Nur Arafeh, Samia el Botmeh ve Leyla Farsah’ın, al-Shabaka için yaptıkları bir araştırmaya göre, İsrail’in hurma ihracatının yüzde 40’ı Ürdün Vadisi’nden geliyor ve bu toprağın sömürüsü İsrail’e yıllık 130 milyon dolarlık gelir sağlıyor. Son beş yıl içinde vergi muhafiyeti sağlayan 220 milyon dolarlık özel bağış, ABD’den yerleşimcilere aktarıldı. Uluslararası yasalar net, bu yerleşimler yasa dışı. BM, defalarca yerleşimlerin barışın önünde bariyer olduğunu ifade etti.
Bu esnada, İsrail’in güney kasabası Rahat’ta, Filistinliler bu yıl 12 Mayıs’ta, bir yürüyüş düzenlediler. İsrail parlamentosundaki Birleşik Arap Listesi mensuplarının da içinde olduğu binlerce Filistinli, Prawer Planı’na karşı ve Filistinliler’in ülkelerine “dönme hakkı” için yürüdü. Birleşik Arap Listesi’nin sosyalist liderlerinden Ayman Odeh, Rahat’ta, “korkunç bir suç olan Nakba’yı tanımak ve adaletsizliği ortadan kaldırmak için çalışmak halklarımız arasında barışın tek yolu” dedi.
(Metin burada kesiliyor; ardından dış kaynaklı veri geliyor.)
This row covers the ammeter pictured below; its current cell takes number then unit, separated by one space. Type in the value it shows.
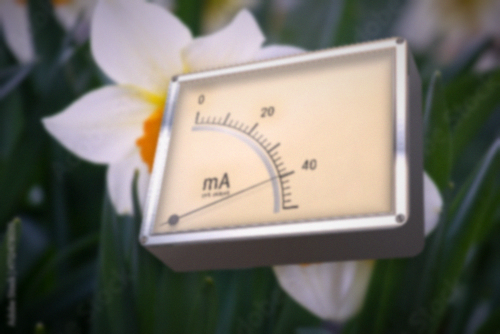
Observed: 40 mA
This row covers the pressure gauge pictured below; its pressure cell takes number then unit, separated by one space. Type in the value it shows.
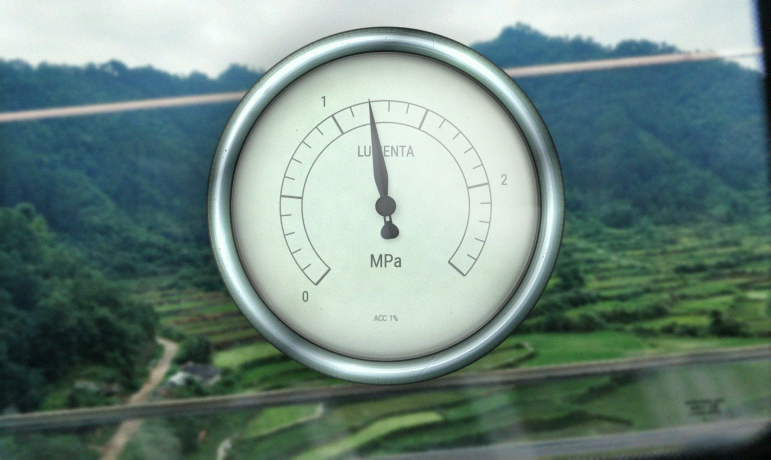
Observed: 1.2 MPa
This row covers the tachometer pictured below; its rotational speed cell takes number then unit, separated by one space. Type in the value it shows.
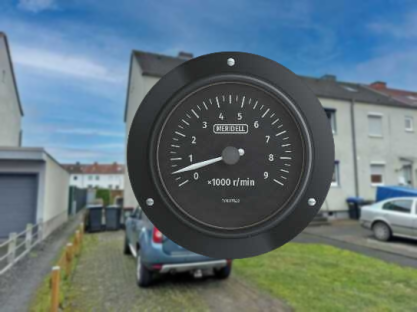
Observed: 500 rpm
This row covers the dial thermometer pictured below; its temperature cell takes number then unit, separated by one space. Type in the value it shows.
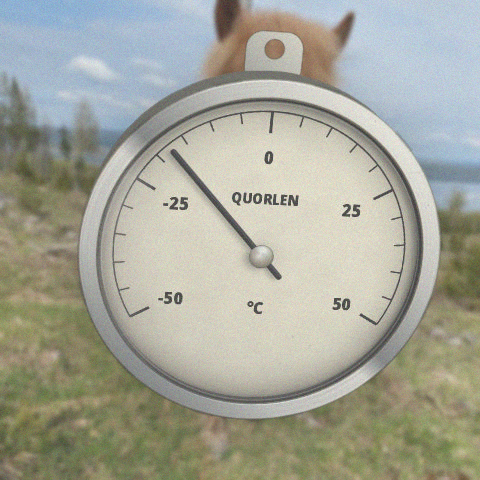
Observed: -17.5 °C
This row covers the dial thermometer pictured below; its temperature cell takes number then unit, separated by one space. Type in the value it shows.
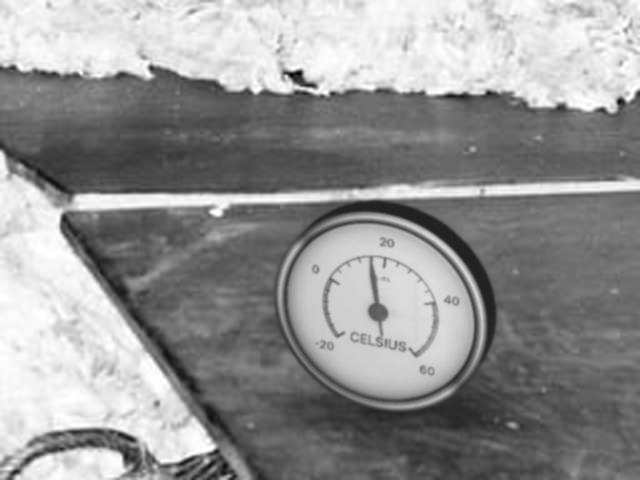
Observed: 16 °C
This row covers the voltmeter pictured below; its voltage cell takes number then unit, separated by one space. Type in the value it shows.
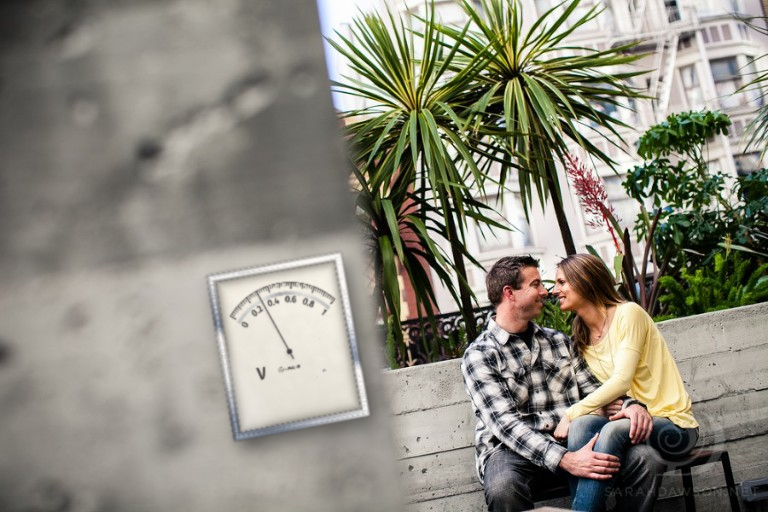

Bu güçlü açıklama, kafesler inşa etmekten ve onlara uluslar demektense ilerlemek için bir yol arayan Filistin politikasının ruhunu temsil ediyor.
Halidi ise hüzünlü, “bir yandan arabayı sürdüm, bir yandan düşündüm” diyor. “Yerleşimciler, yok ettikleri köylerin izlerini silmek için yetiştirdikleri ormanları ziyaret ediyor. O köyler, Filistinlilerin 15 Mayıs’taki Nakba Günü’nde ziyaret ettikleri köylerin ta kendisi…” Yok olan o köyler, Filistin’in var olma hakkına dair reddin bir parçası. “Bu bizim hikayemiz” dedi Halidi. Duyulmasına hemen hemen hiç izin verilmeyen bir hikâye.